La scelta di Ryan Murphy di dedicare una stagione della sua serie antologica a Ed Gein si inserisce in un filone che il creatore di American Horror Story e Glee conosce alla perfezione: l’esplorazione dei mostri reali che hanno ispirato la nostra cultura pop. Dopo il successo critico e di pubblico delle stagioni su Dahmer e sui Menendez, portare sullo schermo l’uomo che ha ispirato alcuni dei più grandi capolavori dell’horror rappresenta una progressione naturale e, al tempo stesso, rischiosa.
Il serial killer come figura cinematografica continua a esercitare un fascino morboso sul pubblico. David Fincher lo ha dimostrato magistralmente con Seven e Zodiac, creando alcuni dei villain più memorabili della storia del cinema. La serie Mindhunter, sempre su Netflix, ha ulteriormente esplorato la psicologia di questi criminali, mentre Hannibal Lecter è diventato un’icona culturale attraverso film e serie televisive considerate ormai dei classici moderni. In questo panorama, era inevitabile che Ed Gein, l’ispirazione originale di così tante storie di terrore, ricevesse finalmente il suo trattamento definitivo.
La performance di Hunnam in Monster: The Ed Gein Story rappresenta uno dei punti più alti della sua carriera.

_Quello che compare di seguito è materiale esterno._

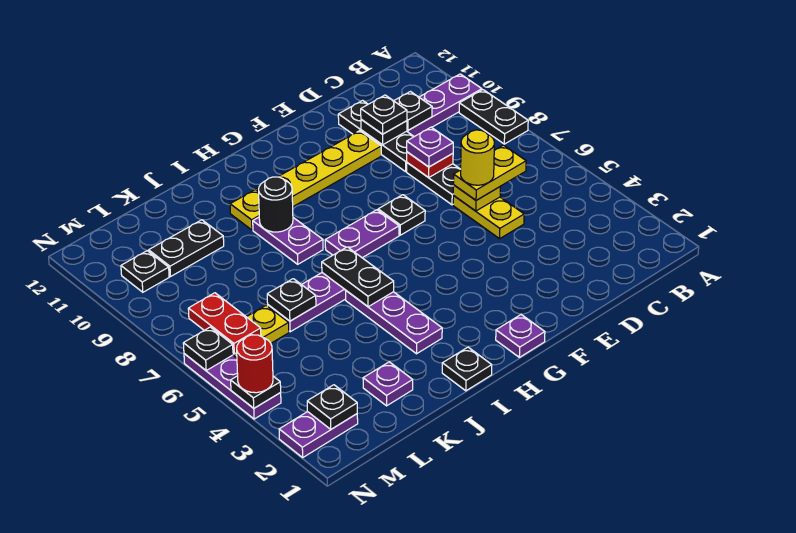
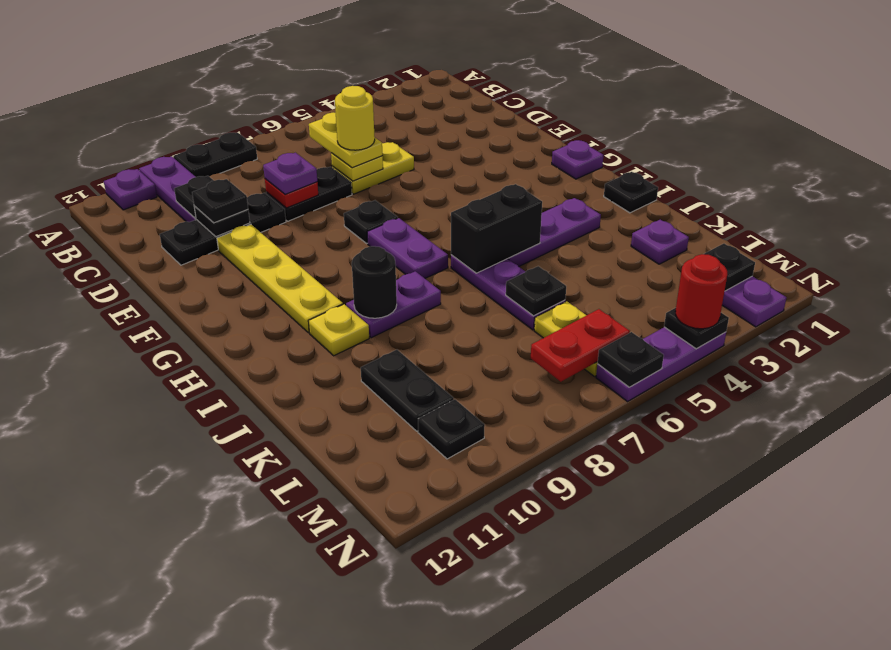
none -> purple plate A11 level 1
black plate I5:I6 level 2 -> black brick I5:I6 level 2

L’attore, conosciuto per ruoli in Sons of Anarchy e film come Pacific Rim, ha dimostrato una dedizione maniacale ai dettagli che va ben oltre le aspettative. Il fatto che sia riuscito a procurarsi materiale audio che nemmeno i ricercatori professionisti di Netflix erano riusciti a trovare dice molto sul suo approccio al mestiere. Non si è accontentato di interpretare un personaggio: ha voluto abitarlo, comprenderlo, e per farlo ha scavato più a fondo di chiunque altro.
Gli otto episodi di Monster: The Ed Gein Story sono ora disponibili su Netflix, pronti a disturbare e affascinare il pubblico in egual misura. La serie non si limita a raccontare i crimini di Gein, ma esplora le dinamiche psicologiche, familiari e sociali che hanno trasformato un uomo apparentemente insignificante in uno dei criminali più infami del ventesimo secolo. E al centro di tutto c’è quella voce: acuta, infantile, agghiacciante. La voce che Charlie Hunnam ha riportato in vita dopo decenni di silenzio, ricordandoci che a volte i mostri più terrificanti non ruggiscono. Sussurrano.